Santa Barbara was feeling the love on Friday at Plaza del Mar during the annual Juneteenth celebration, marked this year with a “Love for the People” theme.
Friday’s event was the ninth Santa Barbara Juneteenth event hosted by Juneteenth Santa Barbara.
“With everything going on in the world, nationally and even locally, there’s a heaviness, and we always need some break,” said Jordan Killebrew, Juneteenth Santa Barbara co-founder. “… The emotion of love and what love means in this community just felt important.”
Juneteenth, celebrated nationally, commemorates the day Union troops arrived in Texas and announced that more than 250,000 enslaved Black people in the state were free, according to the National Museum of African American History and Culture.
The announcement came more than two years after President Abraham Lincoln signed the Emancipation Proclamation.
Santa Barbara’s free and daylong gathering at 100 Castillo St. featured live music, food trucks, vendors, a Black Artisan Market and tabling by local Black-led community organizations.
Killebrew said he hoped the celebration served as not just a fun community event, but also a lesson.
“For those that may not know what Juneteenth is, I hope they can see that there is a Black community here that is thriving and exists,” Killebrew said.

For Juneteenth Santa Barbara co-founder Simone Akila Ruskamp, the heart of each year’s theme remains the same: celebrating Black communities.
“I’m about Juneteenth being about Black people being visibly Black, especially in a city that has historically always pushed Black people out,” she said.
Ruskamp is also the co-founder of Healing Justice Santa Barbara. She wrote a children’s book about local Black history, which she had on display Friday for attendees passing by the organization’s table.
Like Killebrew, one of her favorite things about the event is seeing community members participate.
“I love seeing so many Black people in one space, showing each other who we belong to and that we are holding this for each other,” Ruskamp said.

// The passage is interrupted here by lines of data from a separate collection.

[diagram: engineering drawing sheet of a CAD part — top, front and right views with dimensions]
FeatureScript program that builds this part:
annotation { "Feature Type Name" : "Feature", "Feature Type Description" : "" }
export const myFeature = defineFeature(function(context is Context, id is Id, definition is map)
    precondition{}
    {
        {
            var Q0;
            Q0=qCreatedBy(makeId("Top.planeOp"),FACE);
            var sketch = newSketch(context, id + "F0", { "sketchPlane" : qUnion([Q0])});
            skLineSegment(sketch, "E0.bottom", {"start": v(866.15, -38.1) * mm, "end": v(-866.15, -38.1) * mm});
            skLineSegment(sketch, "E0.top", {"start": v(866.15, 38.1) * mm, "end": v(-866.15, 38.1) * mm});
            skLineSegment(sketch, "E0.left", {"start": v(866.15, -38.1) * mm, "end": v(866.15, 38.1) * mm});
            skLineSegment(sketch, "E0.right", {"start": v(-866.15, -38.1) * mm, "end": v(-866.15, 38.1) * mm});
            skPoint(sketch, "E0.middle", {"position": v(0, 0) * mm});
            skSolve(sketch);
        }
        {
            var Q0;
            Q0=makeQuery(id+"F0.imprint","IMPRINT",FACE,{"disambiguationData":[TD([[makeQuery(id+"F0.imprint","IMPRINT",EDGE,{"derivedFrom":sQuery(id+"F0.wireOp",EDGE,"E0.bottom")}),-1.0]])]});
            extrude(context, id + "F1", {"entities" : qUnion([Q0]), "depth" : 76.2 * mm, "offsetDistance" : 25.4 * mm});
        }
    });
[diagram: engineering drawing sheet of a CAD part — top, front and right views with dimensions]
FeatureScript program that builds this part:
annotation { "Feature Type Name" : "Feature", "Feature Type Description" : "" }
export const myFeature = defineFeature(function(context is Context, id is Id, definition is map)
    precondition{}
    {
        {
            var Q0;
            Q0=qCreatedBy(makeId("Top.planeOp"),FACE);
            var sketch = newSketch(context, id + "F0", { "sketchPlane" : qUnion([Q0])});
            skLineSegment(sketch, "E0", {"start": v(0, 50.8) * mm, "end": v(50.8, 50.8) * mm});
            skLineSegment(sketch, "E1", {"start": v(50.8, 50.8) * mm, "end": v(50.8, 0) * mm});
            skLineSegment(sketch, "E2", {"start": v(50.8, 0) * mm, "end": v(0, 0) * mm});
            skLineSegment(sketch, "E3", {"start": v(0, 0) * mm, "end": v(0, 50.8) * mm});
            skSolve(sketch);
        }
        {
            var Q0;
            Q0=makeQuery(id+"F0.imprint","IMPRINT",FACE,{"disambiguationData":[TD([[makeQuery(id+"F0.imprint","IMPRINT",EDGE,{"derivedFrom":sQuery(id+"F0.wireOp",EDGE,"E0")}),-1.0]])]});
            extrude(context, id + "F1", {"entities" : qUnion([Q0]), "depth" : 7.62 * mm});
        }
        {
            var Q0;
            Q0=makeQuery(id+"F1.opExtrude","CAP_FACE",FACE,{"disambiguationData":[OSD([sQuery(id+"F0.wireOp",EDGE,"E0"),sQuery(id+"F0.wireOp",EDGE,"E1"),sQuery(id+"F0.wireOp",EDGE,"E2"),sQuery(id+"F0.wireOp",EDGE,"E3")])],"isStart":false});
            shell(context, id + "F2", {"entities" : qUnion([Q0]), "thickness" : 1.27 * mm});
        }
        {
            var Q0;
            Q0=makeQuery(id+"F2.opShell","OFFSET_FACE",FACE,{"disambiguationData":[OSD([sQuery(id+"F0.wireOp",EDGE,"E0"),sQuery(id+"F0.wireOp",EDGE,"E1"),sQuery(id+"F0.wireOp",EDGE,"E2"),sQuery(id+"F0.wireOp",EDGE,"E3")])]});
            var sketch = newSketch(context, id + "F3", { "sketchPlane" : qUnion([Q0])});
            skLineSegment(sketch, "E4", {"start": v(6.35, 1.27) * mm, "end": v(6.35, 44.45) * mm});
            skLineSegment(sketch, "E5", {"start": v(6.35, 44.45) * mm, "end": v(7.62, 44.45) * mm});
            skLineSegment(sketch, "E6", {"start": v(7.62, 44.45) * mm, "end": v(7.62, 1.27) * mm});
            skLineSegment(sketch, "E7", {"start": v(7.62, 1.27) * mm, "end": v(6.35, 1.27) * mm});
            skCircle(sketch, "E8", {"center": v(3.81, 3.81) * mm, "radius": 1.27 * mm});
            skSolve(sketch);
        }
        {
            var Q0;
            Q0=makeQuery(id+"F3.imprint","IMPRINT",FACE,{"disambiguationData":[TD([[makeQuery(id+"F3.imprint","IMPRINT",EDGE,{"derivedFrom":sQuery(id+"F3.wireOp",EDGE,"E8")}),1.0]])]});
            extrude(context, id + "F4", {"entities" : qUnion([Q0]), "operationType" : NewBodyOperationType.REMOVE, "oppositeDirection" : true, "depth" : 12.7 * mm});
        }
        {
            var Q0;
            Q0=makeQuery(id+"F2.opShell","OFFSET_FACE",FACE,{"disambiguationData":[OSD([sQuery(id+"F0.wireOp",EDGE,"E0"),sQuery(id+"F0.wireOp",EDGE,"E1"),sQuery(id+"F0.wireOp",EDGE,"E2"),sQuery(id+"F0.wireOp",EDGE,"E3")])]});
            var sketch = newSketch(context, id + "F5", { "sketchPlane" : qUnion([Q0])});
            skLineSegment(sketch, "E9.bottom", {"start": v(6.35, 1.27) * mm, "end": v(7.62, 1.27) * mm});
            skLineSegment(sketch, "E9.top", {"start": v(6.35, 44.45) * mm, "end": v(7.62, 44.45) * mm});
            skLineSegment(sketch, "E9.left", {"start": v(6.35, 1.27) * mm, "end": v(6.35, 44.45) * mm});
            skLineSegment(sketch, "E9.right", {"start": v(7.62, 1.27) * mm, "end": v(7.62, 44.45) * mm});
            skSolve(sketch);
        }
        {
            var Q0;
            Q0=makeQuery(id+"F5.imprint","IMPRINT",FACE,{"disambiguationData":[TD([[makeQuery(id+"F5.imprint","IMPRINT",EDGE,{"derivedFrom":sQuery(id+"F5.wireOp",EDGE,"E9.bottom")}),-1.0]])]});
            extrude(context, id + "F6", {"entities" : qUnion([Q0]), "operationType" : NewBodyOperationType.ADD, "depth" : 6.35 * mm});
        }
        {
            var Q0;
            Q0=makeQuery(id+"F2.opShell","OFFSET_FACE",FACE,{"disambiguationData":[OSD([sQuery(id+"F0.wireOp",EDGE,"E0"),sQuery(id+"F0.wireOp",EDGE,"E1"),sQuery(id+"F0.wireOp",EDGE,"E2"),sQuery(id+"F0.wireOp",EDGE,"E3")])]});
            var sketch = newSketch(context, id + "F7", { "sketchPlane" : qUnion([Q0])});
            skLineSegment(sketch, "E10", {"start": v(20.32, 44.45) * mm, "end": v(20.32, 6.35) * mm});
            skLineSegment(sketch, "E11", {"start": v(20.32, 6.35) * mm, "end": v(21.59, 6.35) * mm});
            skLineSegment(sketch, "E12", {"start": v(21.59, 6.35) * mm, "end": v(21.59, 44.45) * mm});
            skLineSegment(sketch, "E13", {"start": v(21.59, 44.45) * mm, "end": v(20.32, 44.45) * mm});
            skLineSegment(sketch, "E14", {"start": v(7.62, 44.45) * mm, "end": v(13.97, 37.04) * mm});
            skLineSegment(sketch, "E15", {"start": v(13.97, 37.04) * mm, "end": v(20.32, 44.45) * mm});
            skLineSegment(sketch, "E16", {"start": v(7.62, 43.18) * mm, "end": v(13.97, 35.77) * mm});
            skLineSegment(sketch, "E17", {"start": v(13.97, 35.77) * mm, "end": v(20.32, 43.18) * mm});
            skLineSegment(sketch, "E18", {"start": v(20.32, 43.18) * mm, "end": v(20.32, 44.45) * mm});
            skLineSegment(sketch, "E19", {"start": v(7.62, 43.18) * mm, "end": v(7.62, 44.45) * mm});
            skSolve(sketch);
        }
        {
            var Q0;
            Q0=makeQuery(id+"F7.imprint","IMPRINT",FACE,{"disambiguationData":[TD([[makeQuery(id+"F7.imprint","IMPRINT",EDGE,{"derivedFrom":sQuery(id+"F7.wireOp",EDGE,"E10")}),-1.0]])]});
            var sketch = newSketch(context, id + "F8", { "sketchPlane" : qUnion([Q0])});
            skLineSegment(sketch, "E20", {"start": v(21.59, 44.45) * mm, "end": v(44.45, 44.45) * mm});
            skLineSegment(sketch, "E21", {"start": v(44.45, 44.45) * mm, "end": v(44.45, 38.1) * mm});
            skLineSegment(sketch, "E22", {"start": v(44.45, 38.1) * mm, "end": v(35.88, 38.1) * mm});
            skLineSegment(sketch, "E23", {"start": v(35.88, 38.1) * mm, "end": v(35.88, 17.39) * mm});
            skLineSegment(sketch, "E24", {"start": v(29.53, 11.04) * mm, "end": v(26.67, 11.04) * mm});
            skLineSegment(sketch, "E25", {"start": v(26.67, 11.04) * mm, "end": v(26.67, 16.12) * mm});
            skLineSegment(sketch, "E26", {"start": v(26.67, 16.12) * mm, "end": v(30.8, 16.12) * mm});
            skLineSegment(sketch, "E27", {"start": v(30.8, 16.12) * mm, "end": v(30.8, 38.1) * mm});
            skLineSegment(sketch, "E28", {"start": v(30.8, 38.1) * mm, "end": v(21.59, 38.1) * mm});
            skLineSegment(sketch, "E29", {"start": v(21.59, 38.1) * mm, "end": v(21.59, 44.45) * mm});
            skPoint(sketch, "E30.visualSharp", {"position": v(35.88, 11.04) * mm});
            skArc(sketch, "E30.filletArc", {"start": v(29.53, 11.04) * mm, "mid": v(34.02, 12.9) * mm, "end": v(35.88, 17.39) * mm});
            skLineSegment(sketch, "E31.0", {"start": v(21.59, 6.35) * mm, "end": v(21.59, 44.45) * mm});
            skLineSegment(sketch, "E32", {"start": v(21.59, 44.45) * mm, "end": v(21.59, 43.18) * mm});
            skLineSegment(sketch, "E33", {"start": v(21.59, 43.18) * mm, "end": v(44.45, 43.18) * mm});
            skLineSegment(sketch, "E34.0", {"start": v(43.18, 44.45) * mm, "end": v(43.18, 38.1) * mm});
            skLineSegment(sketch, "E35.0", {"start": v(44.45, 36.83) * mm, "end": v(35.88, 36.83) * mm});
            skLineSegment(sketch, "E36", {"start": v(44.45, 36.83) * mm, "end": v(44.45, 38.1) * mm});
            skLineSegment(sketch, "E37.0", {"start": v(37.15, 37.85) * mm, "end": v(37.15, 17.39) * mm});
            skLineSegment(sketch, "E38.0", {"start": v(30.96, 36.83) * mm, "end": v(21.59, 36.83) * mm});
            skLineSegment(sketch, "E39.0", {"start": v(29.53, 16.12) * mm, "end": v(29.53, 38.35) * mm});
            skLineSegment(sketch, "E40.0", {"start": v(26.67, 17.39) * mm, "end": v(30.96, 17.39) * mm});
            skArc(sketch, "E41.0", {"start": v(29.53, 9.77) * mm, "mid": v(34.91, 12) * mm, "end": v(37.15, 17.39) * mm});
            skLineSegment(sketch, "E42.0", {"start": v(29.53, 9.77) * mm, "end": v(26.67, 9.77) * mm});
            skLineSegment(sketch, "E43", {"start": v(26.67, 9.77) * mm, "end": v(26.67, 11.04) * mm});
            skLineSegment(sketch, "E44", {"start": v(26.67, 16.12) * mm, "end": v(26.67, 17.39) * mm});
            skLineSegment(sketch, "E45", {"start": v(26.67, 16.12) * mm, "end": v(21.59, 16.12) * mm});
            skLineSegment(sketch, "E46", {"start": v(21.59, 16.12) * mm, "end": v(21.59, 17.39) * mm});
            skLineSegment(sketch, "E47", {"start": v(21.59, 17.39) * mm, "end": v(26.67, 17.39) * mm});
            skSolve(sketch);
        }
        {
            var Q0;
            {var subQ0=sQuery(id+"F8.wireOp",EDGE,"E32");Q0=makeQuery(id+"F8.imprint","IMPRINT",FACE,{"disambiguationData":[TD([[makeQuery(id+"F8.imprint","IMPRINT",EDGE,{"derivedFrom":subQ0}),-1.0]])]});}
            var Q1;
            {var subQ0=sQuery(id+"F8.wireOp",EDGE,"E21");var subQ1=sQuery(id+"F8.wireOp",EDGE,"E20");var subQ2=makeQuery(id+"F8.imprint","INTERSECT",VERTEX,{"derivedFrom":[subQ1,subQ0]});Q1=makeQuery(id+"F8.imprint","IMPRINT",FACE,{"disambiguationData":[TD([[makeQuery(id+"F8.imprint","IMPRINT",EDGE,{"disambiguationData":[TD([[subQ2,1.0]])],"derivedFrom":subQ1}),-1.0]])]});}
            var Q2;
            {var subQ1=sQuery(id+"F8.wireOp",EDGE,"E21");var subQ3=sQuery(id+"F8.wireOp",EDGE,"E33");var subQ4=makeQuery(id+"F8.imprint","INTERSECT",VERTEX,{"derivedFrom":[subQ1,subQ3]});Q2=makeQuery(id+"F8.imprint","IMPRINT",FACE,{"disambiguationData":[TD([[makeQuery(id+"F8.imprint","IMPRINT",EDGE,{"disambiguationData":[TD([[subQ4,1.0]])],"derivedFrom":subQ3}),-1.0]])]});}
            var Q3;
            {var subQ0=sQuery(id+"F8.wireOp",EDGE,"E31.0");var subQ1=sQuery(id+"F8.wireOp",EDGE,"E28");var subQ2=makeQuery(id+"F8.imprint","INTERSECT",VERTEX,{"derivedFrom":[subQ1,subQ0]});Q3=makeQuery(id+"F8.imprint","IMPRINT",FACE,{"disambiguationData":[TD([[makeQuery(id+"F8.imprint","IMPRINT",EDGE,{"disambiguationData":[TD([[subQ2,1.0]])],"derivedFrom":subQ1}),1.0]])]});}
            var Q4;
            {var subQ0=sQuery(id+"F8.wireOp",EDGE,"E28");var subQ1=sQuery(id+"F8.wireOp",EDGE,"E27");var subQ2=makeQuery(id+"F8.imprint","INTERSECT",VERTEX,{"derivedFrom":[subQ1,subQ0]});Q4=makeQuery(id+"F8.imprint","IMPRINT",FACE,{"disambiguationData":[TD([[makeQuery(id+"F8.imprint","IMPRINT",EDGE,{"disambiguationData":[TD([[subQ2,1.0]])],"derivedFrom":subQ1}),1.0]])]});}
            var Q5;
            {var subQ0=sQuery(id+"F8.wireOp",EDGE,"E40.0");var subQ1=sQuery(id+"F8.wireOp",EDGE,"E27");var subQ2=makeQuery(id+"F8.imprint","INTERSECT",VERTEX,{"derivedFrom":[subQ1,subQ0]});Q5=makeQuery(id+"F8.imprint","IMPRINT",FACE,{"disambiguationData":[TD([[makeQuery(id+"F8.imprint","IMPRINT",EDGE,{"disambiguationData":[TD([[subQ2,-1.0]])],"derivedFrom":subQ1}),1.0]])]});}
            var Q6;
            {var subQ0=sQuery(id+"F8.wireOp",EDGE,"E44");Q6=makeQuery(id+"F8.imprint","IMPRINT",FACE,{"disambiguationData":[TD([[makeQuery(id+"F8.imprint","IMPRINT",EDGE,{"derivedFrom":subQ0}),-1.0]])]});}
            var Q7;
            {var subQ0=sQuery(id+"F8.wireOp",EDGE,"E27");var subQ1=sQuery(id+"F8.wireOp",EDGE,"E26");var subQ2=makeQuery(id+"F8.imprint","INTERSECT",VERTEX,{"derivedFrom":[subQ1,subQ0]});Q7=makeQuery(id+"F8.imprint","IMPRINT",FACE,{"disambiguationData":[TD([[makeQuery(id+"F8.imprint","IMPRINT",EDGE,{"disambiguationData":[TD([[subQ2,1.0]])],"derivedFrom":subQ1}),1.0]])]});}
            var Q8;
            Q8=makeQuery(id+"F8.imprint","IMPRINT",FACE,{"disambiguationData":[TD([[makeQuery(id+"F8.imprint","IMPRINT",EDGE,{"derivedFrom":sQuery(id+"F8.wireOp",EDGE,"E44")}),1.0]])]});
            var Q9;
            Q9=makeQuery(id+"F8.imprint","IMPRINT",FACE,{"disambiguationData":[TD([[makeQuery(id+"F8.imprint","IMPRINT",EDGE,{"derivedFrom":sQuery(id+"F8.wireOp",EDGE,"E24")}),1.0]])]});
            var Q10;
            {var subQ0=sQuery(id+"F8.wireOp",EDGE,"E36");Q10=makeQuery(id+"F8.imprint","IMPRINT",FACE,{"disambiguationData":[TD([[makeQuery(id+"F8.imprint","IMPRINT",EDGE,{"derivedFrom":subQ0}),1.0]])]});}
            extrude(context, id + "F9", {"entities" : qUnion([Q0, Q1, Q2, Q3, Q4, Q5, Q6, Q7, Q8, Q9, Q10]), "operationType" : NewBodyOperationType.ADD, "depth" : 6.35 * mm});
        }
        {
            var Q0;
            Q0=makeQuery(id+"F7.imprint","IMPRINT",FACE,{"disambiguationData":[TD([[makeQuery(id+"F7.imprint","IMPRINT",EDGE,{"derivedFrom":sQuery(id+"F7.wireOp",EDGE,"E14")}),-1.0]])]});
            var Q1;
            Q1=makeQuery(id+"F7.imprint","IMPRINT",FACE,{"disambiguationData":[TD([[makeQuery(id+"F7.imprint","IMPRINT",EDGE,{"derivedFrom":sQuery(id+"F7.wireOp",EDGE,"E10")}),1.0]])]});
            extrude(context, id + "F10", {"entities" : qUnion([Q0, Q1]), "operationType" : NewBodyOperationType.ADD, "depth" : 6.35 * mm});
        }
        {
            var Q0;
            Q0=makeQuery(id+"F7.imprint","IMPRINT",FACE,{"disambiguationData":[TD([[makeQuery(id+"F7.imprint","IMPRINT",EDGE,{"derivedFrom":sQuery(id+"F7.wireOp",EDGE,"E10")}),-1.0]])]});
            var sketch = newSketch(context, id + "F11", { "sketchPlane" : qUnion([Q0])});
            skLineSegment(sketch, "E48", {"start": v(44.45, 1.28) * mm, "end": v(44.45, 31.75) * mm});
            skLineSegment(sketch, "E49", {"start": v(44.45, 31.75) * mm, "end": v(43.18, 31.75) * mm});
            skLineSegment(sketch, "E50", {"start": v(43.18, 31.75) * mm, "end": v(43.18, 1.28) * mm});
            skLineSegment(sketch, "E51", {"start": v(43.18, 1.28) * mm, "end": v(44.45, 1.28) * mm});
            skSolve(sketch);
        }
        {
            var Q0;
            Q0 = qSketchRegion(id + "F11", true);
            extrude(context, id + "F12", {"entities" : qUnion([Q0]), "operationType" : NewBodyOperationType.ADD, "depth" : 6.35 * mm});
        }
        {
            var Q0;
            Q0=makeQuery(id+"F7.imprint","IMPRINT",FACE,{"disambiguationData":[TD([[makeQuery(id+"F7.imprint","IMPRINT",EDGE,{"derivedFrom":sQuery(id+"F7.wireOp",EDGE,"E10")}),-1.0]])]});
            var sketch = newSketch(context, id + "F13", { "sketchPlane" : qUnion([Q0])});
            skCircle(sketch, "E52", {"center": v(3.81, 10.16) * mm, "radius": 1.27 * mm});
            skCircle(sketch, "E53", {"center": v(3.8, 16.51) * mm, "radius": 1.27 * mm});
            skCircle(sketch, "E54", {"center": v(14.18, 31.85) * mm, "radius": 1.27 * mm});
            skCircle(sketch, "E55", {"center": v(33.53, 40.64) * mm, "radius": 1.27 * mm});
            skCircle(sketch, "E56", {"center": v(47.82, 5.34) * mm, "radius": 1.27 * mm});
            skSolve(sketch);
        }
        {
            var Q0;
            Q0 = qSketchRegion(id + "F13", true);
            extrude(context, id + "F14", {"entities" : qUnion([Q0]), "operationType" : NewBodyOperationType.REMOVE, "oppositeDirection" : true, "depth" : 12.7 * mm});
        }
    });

The gathering even drew non-Santa Barbara residents. San Francisco resident and first-time attendee Jody Stiger hopped on an Amtrak train with 30 of his family members from Los Angeles to come to the Friday celebration.
“It’s welcoming, it is inviting. … It’s family-friendly, and the vendors are cool,” Stiger said.
He said his aunt found the gathering just by searching for nearby events, and they settled on the Santa Barbara celebration.
“We wanted to just be out and support vendors,” he said.

Lelia Richardson, Umoja Program adviser at Santa Barbara City College, and Nolan Hicks, member of the Juneteenth planning committee, led a ceremony at the Plaza Del Mar Band Shell to honor ancestors following a West African Practice.
“This is our legacy, this is our heritage,” Richardson said.
She and Hicks stood on stage with a plant and invited the crowd to think about two of their ancestors they’d like to honor. They then watered the plant as people shouted out names of family members and prominent Black leaders such as Rosa Parks and Harriet Tubman.
“This plant will continue to grow and hold that memory and hold that space,” Richardson said.
Celebrations continued into the evening with the Museum of Contemporary Art Santa Barbara’s second annual performance featuring Emmy-winning choreographer, director and movement artist Jon Boogz.
Elevate Gallery in La Cumbre Plaza held an evening Juneteenth screening and live performance event hosted by Rod Rolle, which included special footage of Santa Barbara Poet Laureate Sojourner Kincaid Rolle and artist Toni Scott’s “Bloodlines” exhibit.
Santa Barbara wasn’t the only community celebrating Juneteenth on Friday. In Lompoc, several North County organizations partnered up to host a Juneteenth event at Old Town that ran from 11 a.m. to 5 p.m.
The ’90s Babiez headlined, with guest speaker Elliot Davis, for a day filled with cultural performances, food and marketplace vendors, kids’ activities and community resources.
Lawanda Lyons-Pruitt, president of the NAACP Santa Maria-Lompoc Branch, said the area “must work to share the historical and current achievements of our Black community.”
“With federal agencies not acknowledging Black History Month and other significant cultural holidays, we stand firm that in Santa Barbara County, we still celebrate, acknowledge and respect our diversity, which only strengthens us,” she said in a press release about the Lompoc gathering.